Dodo Dabo V. Alhaji Ikira Abdullahi (2005)
LAWGLOBAL HUB Lead Judgment Report
ONU, J.S.C.
This is an appeal from the judgment of the Kaduna division of the Court of Appeal (Coram: Isa Ayo Salami, Victor A. O. Omage and Joseph J. Umoren, JJ.C.A.) delivered on the 5th of December, 2000 in Appeal No. CA/K10/99 wherein the learned Justices unanimously dismissed the appellant’s appeal against the judgment of Umaru Adamu, J. of the Kaduna High Court. The action was commenced as suit No. KDH/ KAD/132/90 in the High Court with the appellant as the defendant while the respondent was the plaintiff.
The facts of the case briefly stated are that by his writ of summons contained on pages 1 to 3 of the record, the respondent claimed against the appellant for a declaration of title, an injunction and N10,000 general damages for trespass on the plot of land covered by statutory certificate of occupancy No. 8764.
The appellant for his part, filed a statement of defence in which he claimed that he was granted a customary right of occupancy over the piece of land in 1968 by the Sarkin Kakuri Bwari, and that he continued to occupy the piece of land and built a house thereon until 1977, when the house was demolished by the Government of Kaduna State as being an illegal structure. His petition for compensation was rejected and instead the Government promised him an alternative plot.

= BRIEF =
Name the three Court of Appeal justices who sat on the appeal, according to the court report.

= PROVIDED DATA =
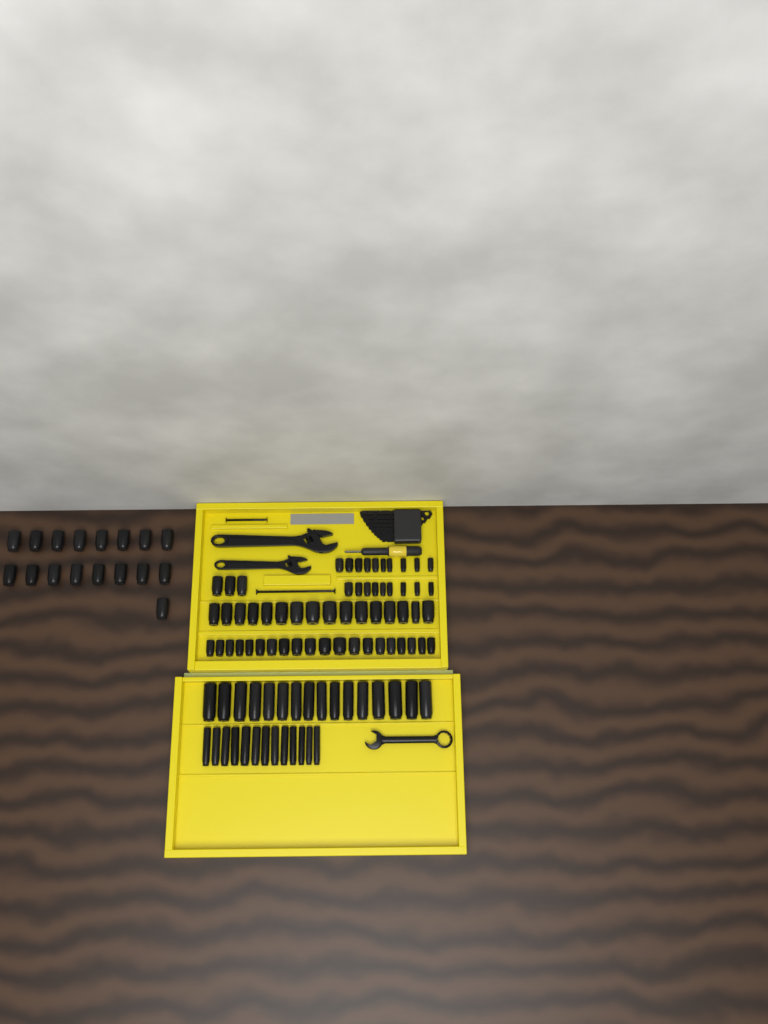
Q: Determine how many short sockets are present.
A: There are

= PROBLEM SOLUTION =
Isa Ayo Salami, Victor A. O. Omage, Joseph J. Umoren